さて、名歌手前奏曲ですか。この曲はベームとウィーンフィルの来日時の、熱狂的なアンコール曲と言うイメージが強いです。その後もウィーンフィルは何回も来日していますが、あの時ほどの熱気はないのではないでしょうか。

上げられた録音では、トスカニーニ、シューリヒト、クナ、ベームのものをものを持っています。上げられていらっしゃらないものでは、クレンペラー指揮フィルハーモニアO.のものが雄大でいいですね。後、珍しいものでは渡辺暁雄指揮日本po.によるソノシートなんて言うのも持っています。ただし、これ、片面7分位しか収録できないので、両面に渡っていると言うものなのですが。

投稿: matsumo | 2012年1月 2日 (月) 10時50分

matsumoさん、明けましておめでとうございます。

ベームのアンコール演奏は凄かったですよね。
家で聴くにはもう少しゆったりした演奏の方が聴き易いかもしれませんが。

クレンペラーは聴いたことが無いですね。
渡辺暁雄も聴いていませんが、ソノシートでは少々辛いですね。(笑)

投稿: ハルくん | 2012年1月 2日 (月) 16時13分

謹賀新年。
本年聴き始めはWeather Report「Night Passege」でした。
所有のクナ/WM盤は第2集(大好き!)でマイスタージンガー未収録。
第1集(ですよね?)も入手しなければsweat01

投稿: source man | 2012年1月 2日 (月) 19時24分

明けましておめでとうございます。

本年もどうぞ宜しくお願いします。

ハルさんが本稿で挙げられているCDの中では、ベーム=ウィーン・フィルとチェリビダッケ=ミュンヒェン・フィルの演奏を持っております。

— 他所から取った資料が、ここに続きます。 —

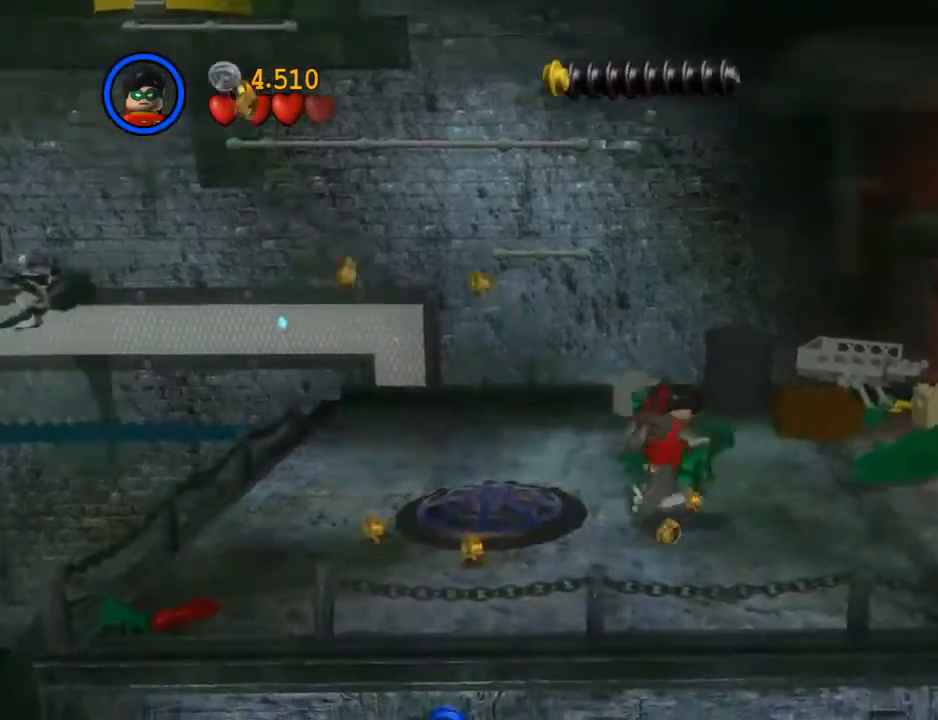
{"buttons": ["X"], "left_stick": "up-left", "events": [[267, "X", "down"], [300, "left_stick", "up"], [367, "X", "up"], [433, "left_stick", "up-left"], [500, "X", "down"]]}
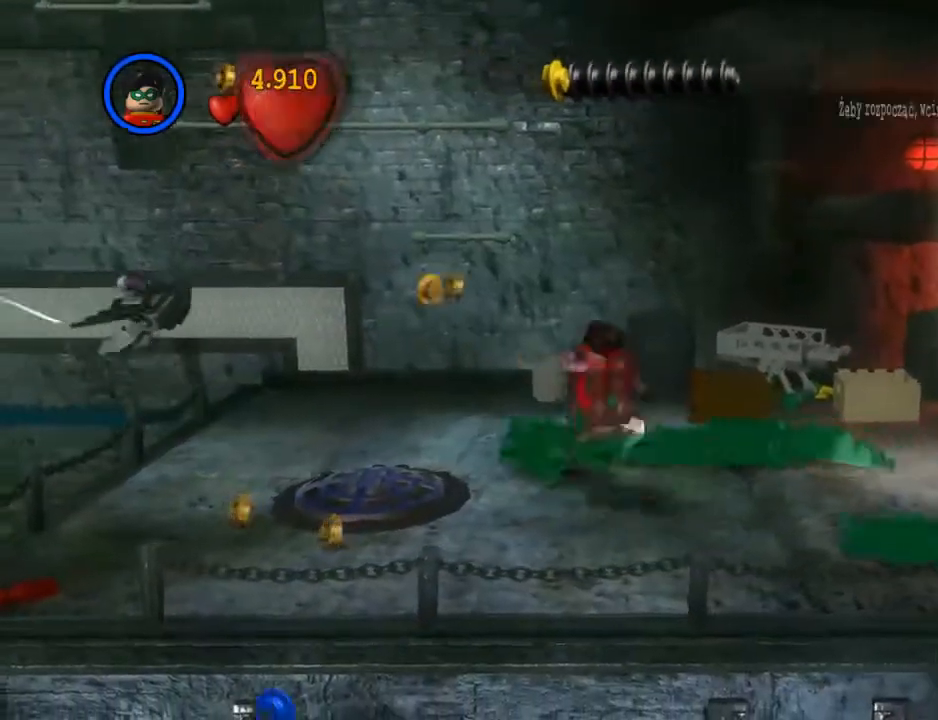
{"buttons": [], "left_stick": "right", "events": [[100, "X", "up"], [100, "left_stick", "up-right"], [367, "X", "down"], [367, "left_stick", "right"], [433, "X", "up"]]}
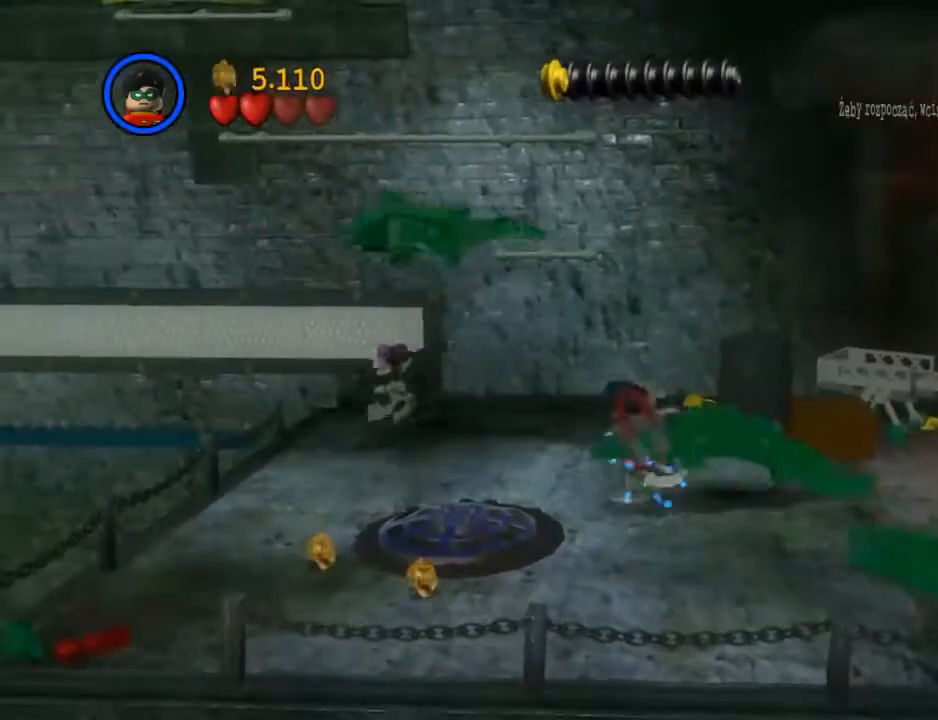
{"buttons": [], "left_stick": "down-right", "events": [[267, "left_stick", "down-right"]]}
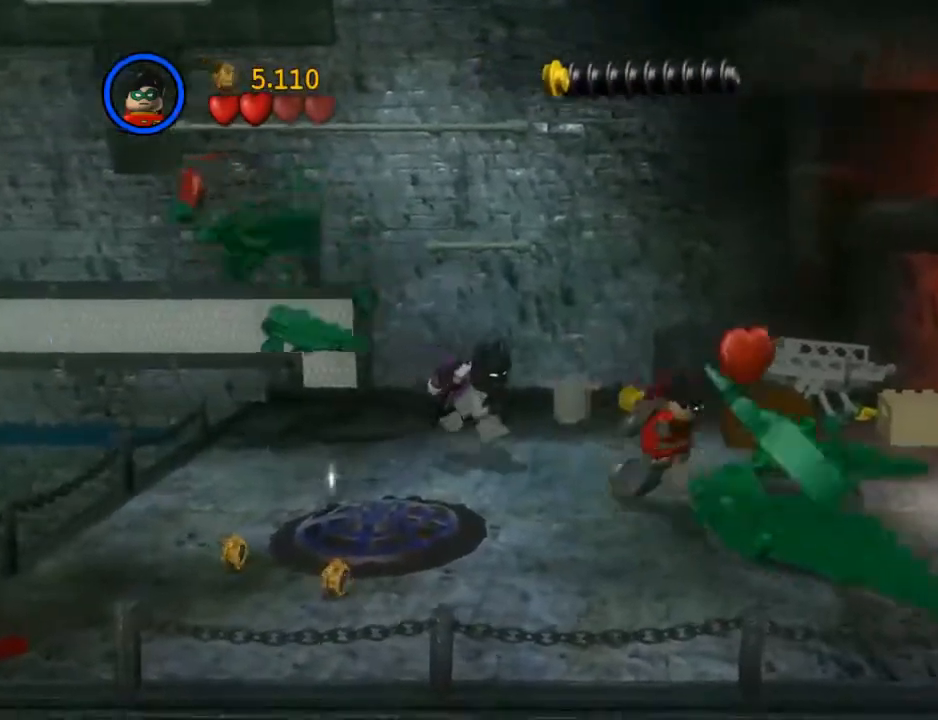
{"buttons": [], "left_stick": "up-right", "events": [[100, "X", "down"], [167, "X", "up"], [433, "left_stick", "up-right"]]}
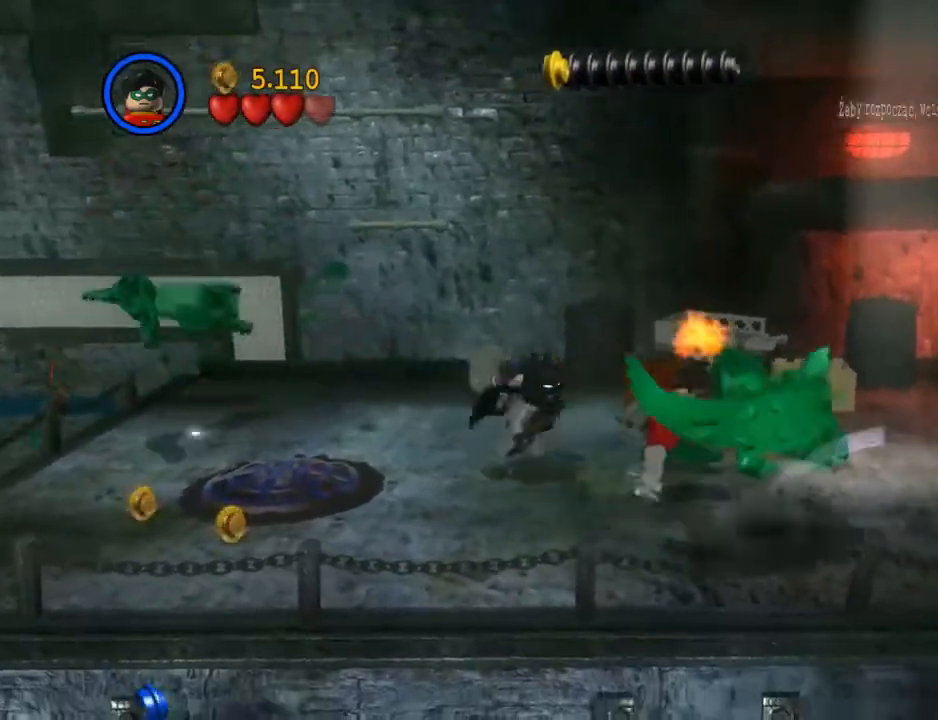
{"buttons": ["X"], "left_stick": "up-left", "events": [[167, "left_stick", "up"], [500, "X", "down"], [500, "left_stick", "up-left"]]}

他にフルトヴェングラー=ウィーン・フィル(EMIのスタジオ盤)とレークナー=ベルリン放送響(旧東ドイツの方です)のCDも持っています。

この中で気に入っているのは、レークナー=ベルリン放送響のCDです。

オケに洗練さは欠けていますが、レークナーのゆったりしたテンポで、いかにもゲルマン魂を歌い上げるという風情が感じられて、気に入っています。

投稿: たろう | 2012年1月 2日 (月) 20時51分

source manさん、明けましておめでとうございます。

クナのWMワーグナー第1集です。併録の「トリスタン」はウイーンPOとの、「パルジファル」はバイロイトの、更に上回る名演が残されていますが、「タンホイザー」がスケール巨大な名演です。
是非お聴きになられてください。

投稿: ハルくん | 2012年1月 2日 (月) 22時38分

たろうさん、明けましておめでとうございます。
本年もよろしくお願いします。

ハインツ・レーグナー!!
いやはや、忘れていました。(苦笑)
スケールが大きく、オケの響きも美しく、非常に良い演奏ですね。個人的にはブーレーズ、カラヤンと並ぶベスト3になるでしょう。急遽、加筆しました。
それにしても、なんで忘れたのかなぁ。

投稿: ハルくん | 2012年1月 2日 (月) 22時45分

遅くなりましたが今年もよろしくお願いします。

ワグナーあんまり積極的には聴きませんがレーグナーは良いですね。ワグナーにしては2管編成で小さめの編成ですが、音色に厚みがなくてはいけません。

武道館の入学式でマイスター・・・私も記憶がありますnote

投稿: かげっち | 2012年1月11日 (水) 18時39分

かげっちさん、こんにちは。
こちらこそ本年もどうぞよろしくお願い致します。

武道館のマイスターに憶えがありますか?
あれ?まさか駿河台の坂の途中の学校?
けれどもそれでは「まさかの坂」ですが・・・

投稿: ハルくん | 2012年1月11日 (水) 19時33分

別の学校でも似たような入学式やってるんだ、と知りました。駿河台ではありません。

投稿: かげっち | 2012年2月 8日 (水) 13時15分

かげっちさん、こんばんは。

やはり同窓生ではなかったようですね。
でもホントに同じような入学式ですよね。